Input Knowledge Required

To fully understand this message, one needs:

  1. Go and Rust familiarity — the message switches between Go source code (powsrv/main.go) and Rust library code (filecoin-proofs, storage-proofs-porep, filecoin-hashers).
  2. Understanding of the Filecoin proof pipeline — the distinction between C1 (vanilla proof generation) and C2 (SNARK wrapping), the role of SealCommitPhase1 and SealCommitPhase2, and how the CuZK acceleration fits in.
  3. Knowledge of BLS12-381 scalar field — the concept of fr32 truncation (masking the top 2 bits of the 32nd byte to ensure the value is less than the field modulus ~0x73EDA753299D7D483339D80809A1D80553BDA402FFFE5BFEFFFFFFFF00000001).
  4. The PSProve architecture — how proof data flows from the client upload through the task_prove pipeline, and how the CuZK wrapper differs from the standard FFI path.

Output Knowledge Created

This message produces several valuable outputs:

  1. A definitive ruling on the fr32 hypothesis.

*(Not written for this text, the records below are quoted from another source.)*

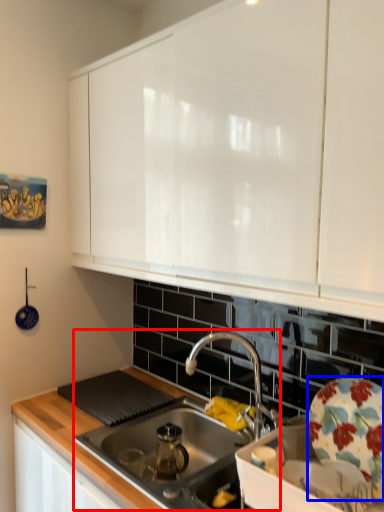
Question: Which object is further to the camera taking this photo, sink (highlighted by a red box) or plate (highlighted by a blue box)?

Choices:
 (A) sink
 (B) plate

Answer: (A)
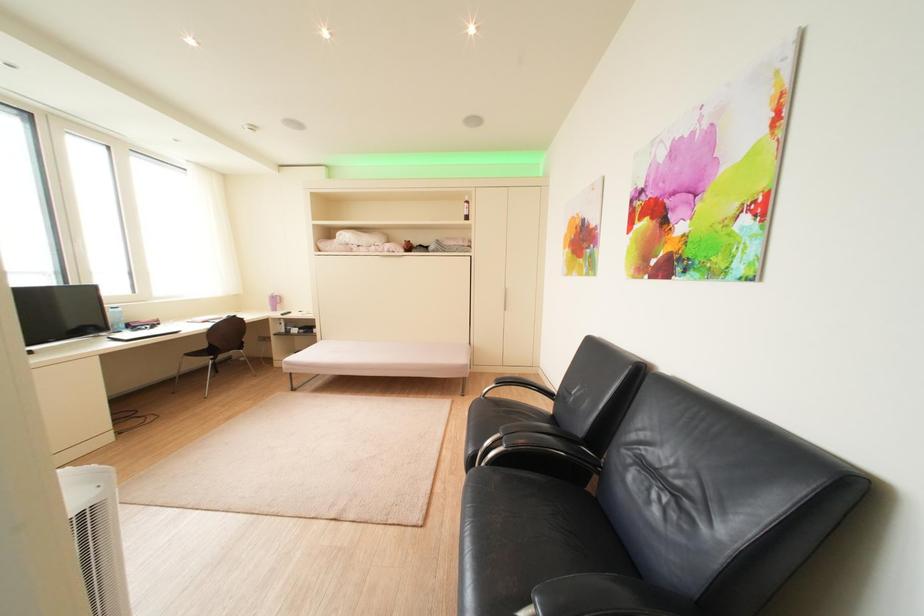
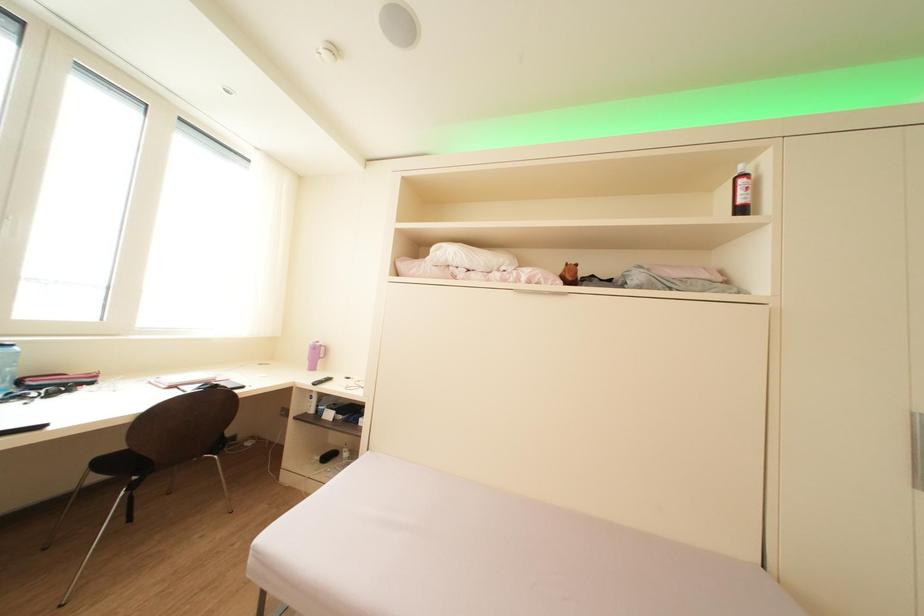
What movement of the cameraman would produce the second image?

The cameraman moved toward left, forward.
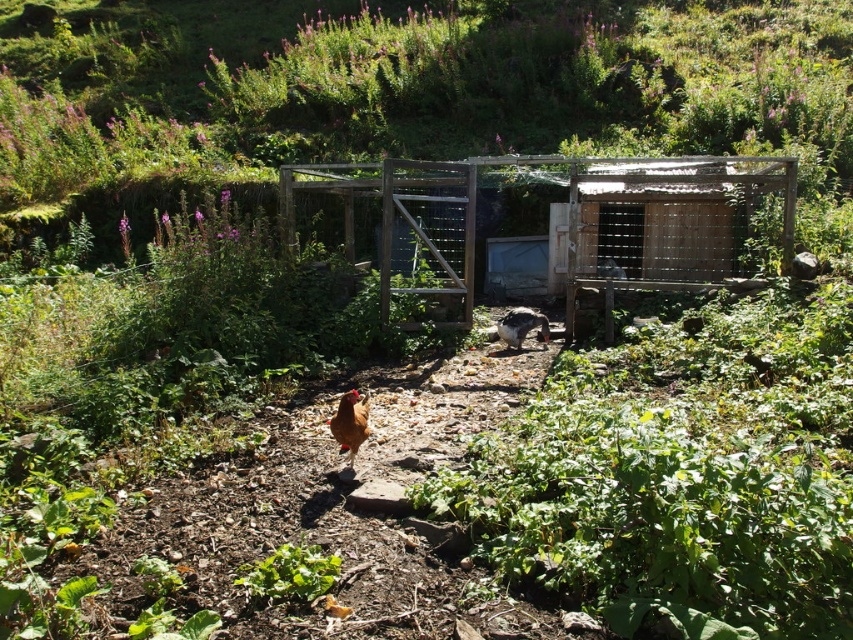
Which is below, wooden chicken coop at center or brown matte chicken at center?

Positioned lower is brown matte chicken at center.

I want to click on wooden chicken coop at center, so click(x=666, y=221).

In the scene shown: Is wooden chicken coop at center below white glossy chicken at center?

No, wooden chicken coop at center is not below white glossy chicken at center.

Can you confirm if wooden chicken coop at center is positioned to the right of white glossy chicken at center?

Indeed, wooden chicken coop at center is positioned on the right side of white glossy chicken at center.

Who is more forward, (601, 186) or (543, 340)?

Point (543, 340)

Find the location of a particular element. The width and height of the screenshot is (853, 640). wooden chicken coop at center is located at coordinates (666, 221).

Does brown matte chicken at center have a smaller size compared to white glossy chicken at center?

Indeed, brown matte chicken at center has a smaller size compared to white glossy chicken at center.

Which is more to the right, brown matte chicken at center or white glossy chicken at center?

white glossy chicken at center

This screenshot has width=853, height=640. What do you see at coordinates (350, 422) in the screenshot?
I see `brown matte chicken at center` at bounding box center [350, 422].

This screenshot has height=640, width=853. In order to click on brown matte chicken at center in this screenshot , I will do `click(350, 422)`.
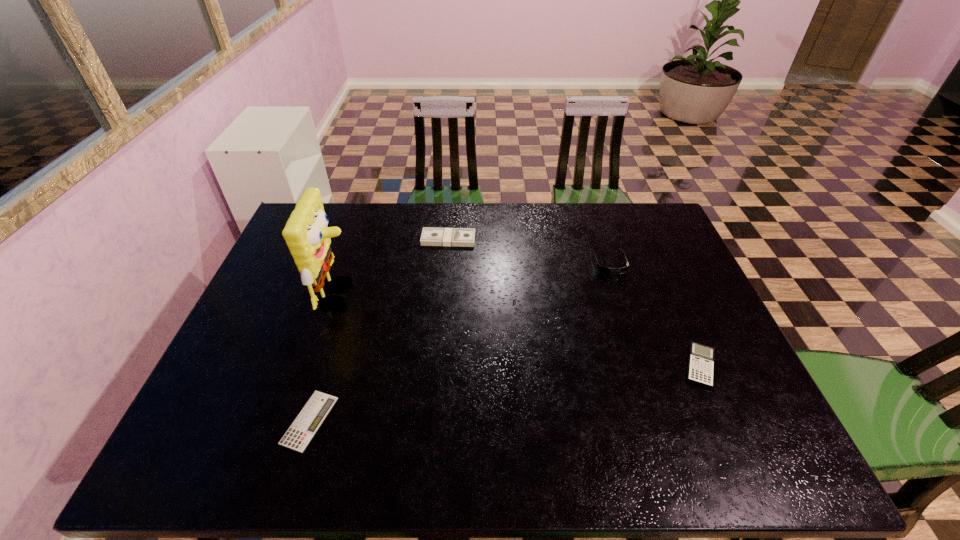
Where is `vacant point located between the fourth tallest object and the sponge`? vacant point located between the fourth tallest object and the sponge is located at coordinates (520, 330).

Locate an element on the screen. Image resolution: width=960 pixels, height=540 pixels. free space between the shortest object and the fourth shortest object is located at coordinates point(459,341).

Where is `free space between the second object from right to left and the shorter calculator`? The image size is (960, 540). free space between the second object from right to left and the shorter calculator is located at coordinates (459, 341).

Choose which object is the nearest neighbor to the tallest object. Please provide its 2D coordinates. Your answer should be formatted as a tuple, i.e. [(x, y)], where the tuple contains the x and y coordinates of a point satisfying the conditions above.

[(461, 237)]

Find the location of a particular element. The height and width of the screenshot is (540, 960). object identified as the third closest to the dollar is located at coordinates (301, 432).

Find the location of a particular element. This screenshot has height=540, width=960. vacant space that satisfies the following two spatial constraints: 1. on the back side of the second shortest object; 2. on the face of the sponge is located at coordinates (669, 294).

Find the location of `free space that satisfies the following two spatial constraints: 1. on the face of the second shortest object; 2. on the right side of the sponge`. free space that satisfies the following two spatial constraints: 1. on the face of the second shortest object; 2. on the right side of the sponge is located at coordinates (316, 366).

Locate an element on the screen. The width and height of the screenshot is (960, 540). free point that satisfies the following two spatial constraints: 1. on the face of the left calculator; 2. on the left side of the sponge is located at coordinates (299, 421).

You are a GUI agent. You are given a task and a screenshot of the screen. Output one action in this format:
    pyautogui.click(x=<x>, y=<y>)
    Task: Click on the vacant space that satisfies the following two spatial constraints: 1. on the face of the sponge; 2. on the back side of the nearer calculator
    
    Given the screenshot: What is the action you would take?
    pyautogui.click(x=299, y=421)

The seed is used as raw bytes for SHA256 challenge derivation, not as an Fr element. The missing fr32 masking in powsrv is a correctness issue (the seed should be masked for consistency with the spec), but it is not the cause of the intermittent PSProve CuZK failure.
  2. A confirmed understanding of the Fr::from_repr_vartime behavior. The conversion from PoseidonDomain to Fr is strict—it panics on out-of-range bytes rather than performing modular reduction. This means the circuit public inputs (replica_id, comm_r, comm_d) must always be in-range, which they are by construction.
  3. A concrete action plan. The assistant commits to extending the 2KiB roundtrip test and adding diagnostic logging. This shifts the investigation from code analysis to empirical data capture.
  4. A documented reasoning chain. The message preserves the logical steps taken to rule out the hypothesis, which is valuable for future debugging and for other team members who might revisit this question.

The Thinking Process

The message reveals a disciplined debugging methodology. The assistant:

  1. Receives a hypothesis from the user (fr32 seed masking).
  2. Tests it concretely by reading the powsrv source code and confirming the masking is absent.
  3. Traces the data flow of the seed through the entire proof pipeline—from SealCommitPhase1 through challenge derivation to public input generation.
  4. Identifies the critical conversion (Fr::from_repr_vartime) and verifies it doesn't apply to the seed.
  5. Concludes the hypothesis is ruled out and documents why.
  6. Pivots to a new strategy when the root cause remains unknown. The most impressive aspect is the assistant's ability to hold multiple levels of abstraction simultaneously: the high-level architecture (PSProve vs normal path), the mid-level data flow (seed → challenge → public inputs), and the low-level implementation details (from_repr_vartime behavior, SHA256 input construction). The debugging proceeds by moving between these levels, testing each hypothesis against the code at the appropriate level of detail.

Conclusion

Message &lt;msg id=1702&gt; is a masterclass in disciplined debugging. It shows how a plausible hypothesis can be systematically evaluated and ruled out through careful code tracing, without ever running the code. The assistant's decision to pivot to empirical instrumentation—extending tests and adding logging—reflects a mature understanding of when analysis has reached its limits and data collection must take over. The fr32 seed masking, while a genuine bug in powsrv that should be fixed for spec compliance, is definitively not the cause of the PSProve CuZK failures. The investigation continues, now armed with better diagnostic tools and a clearer picture of where the true bug must lie: in the byte-level serialization differences between the Go-re-serialized JSON and what the CuZK path expects.